I suggest opening a case with customer support so they can get accurate details and offer troubleshooting advice. SDK Doctor is a troubleshooting tool, but may not be helpful for intermittent issues.

Hi @himanshu.mps

I wrote this a while back, it’s my personal checklist for looking into performance issues and specifically slower-than-desired KV ops: Couchbase performance issue - slowness - #4 by graham.pople. Maybe that’ll provide some pointers to help you diagnose this, particularly the second half of the checklist which is more centred on diagnostics.
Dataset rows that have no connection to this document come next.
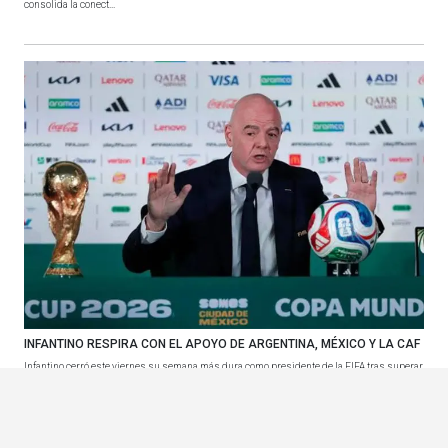
consolida la conect...
INFANTINO RESPIRA CON EL APOYO DE ARGENTINA, MÉXICO Y LA CAF
Infantino cerró este viernes su semana más dura como presidente de la FIFA tras superar
una oleada d...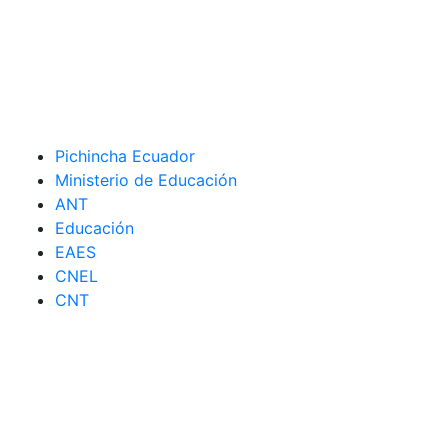
Pichincha Ecuador
Ministerio de Educación
ANT
Educación
EAES
CNEL
CNT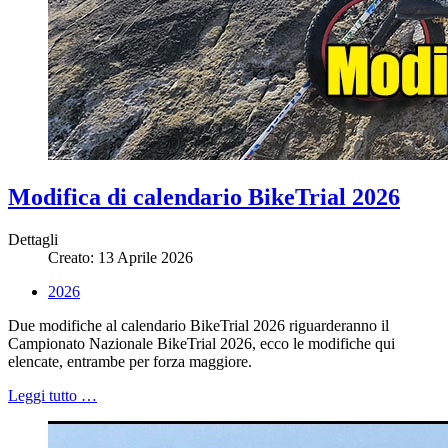
Modifica di calendario BikeTrial 2026
Dettagli
Creato: 13 Aprile 2026
2026
Due modifiche al calendario BikeTrial 2026 riguarderanno il
Campionato Nazionale BikeTrial 2026, ecco le modifiche qui
elencate, entrambe per forza maggiore.
Leggi tutto …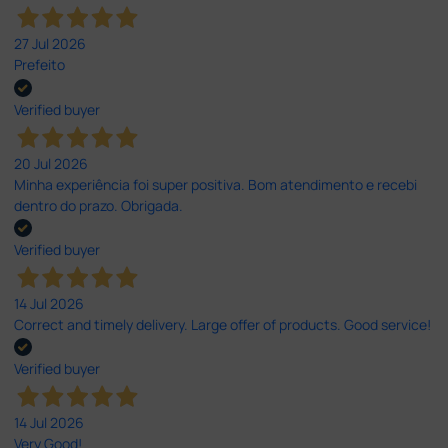
27 Jul 2026
Prefeito
Verified buyer
20 Jul 2026
Minha experiência foi super positiva. Bom atendimento e recebi
dentro do prazo. Obrigada.
Verified buyer
14 Jul 2026
Correct and timely delivery. Large offer of products. Good service!
Verified buyer
14 Jul 2026
Very Good!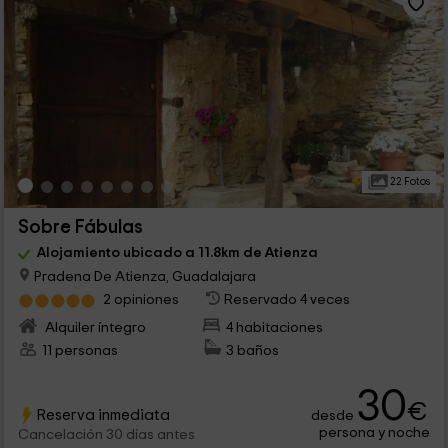
22 Fotos
Sobre Fábulas
Alojamiento ubicado a 11.8km de Atienza
Pradena De Atienza, Guadalajara
2 opiniones
Reservado 4 veces
Alquiler íntegro
4 habitaciones
11 personas
3 baños
30
€
Reserva inmediata
desde
persona y noche
Cancelación 30 días antes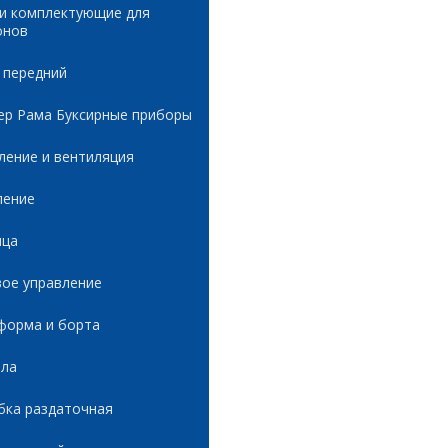
 и комплектующие для
онов
 передний
ер Рама Буксирные приборы
ление и вентиляция
ление
ица
вое управление
форма и борта
ала
бка раздаточная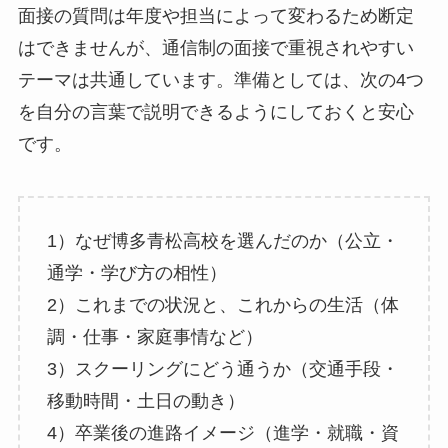
面接の質問は年度や担当によって変わるため断定
はできませんが、通信制の面接で重視されやすい
テーマは共通しています。準備としては、次の4つ
を自分の言葉で説明できるようにしておくと安心
です。
1）なぜ博多青松高校を選んだのか（公立・
通学・学び方の相性）
2）これまでの状況と、これからの生活（体
調・仕事・家庭事情など）
3）スクーリングにどう通うか（交通手段・
移動時間・土日の動き）
4）卒業後の進路イメージ（進学・就職・資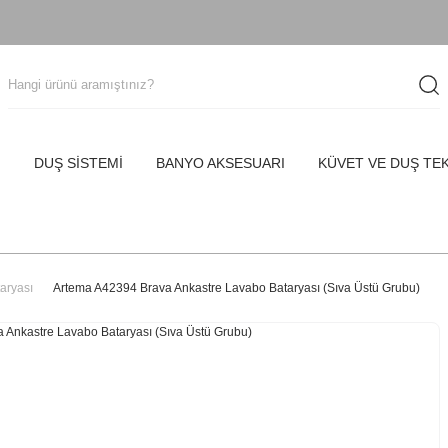
I
DUŞ SİSTEMİ
BANYO AKSESUARI
KÜVET VE DUŞ TE
aryası
Artema A42394 Brava Ankastre Lavabo Bataryası (Sıva Üstü Grubu)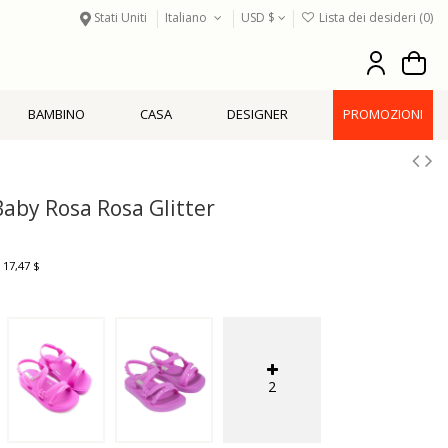
Stati Uniti
Italiano
USD $
Lista dei desideri (
0
)
BAMBINO
CASA
DESIGNER
PROMOZIONI
aby Rosa Rosa Glitter
 17,47 $
2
(I know you’re reporting timeouts rather than slow op issues, but there’s a lot of overlap of course between the two - increase your KV timeouts to 10 minutes and now you have the latter rather than the former :slight_smile: )

1 Like

Itvwas a mistake from my end. We has a circuit breaker which was causing the issue.

1 Like

Hi @himanshu.mps , can you let me know the circuit breaker in your case. I’m also facing the same issue. Thanks in advance

@mehak28

I am using resilience4j.

I am also getting the same error not sure CB .NET SDK 3.2.9 upgrade issue or something else

Hi All

I am getting this in our new Cluster . any solution / fix if you can share will be appreciated

Please help

Follow the documentation. Handling Errors | Couchbase Docs and Troubleshooting Cloud Connections | Couchbase Docs

If you still have issues make a new post with your specific issue, with your specific exception/stacktrace.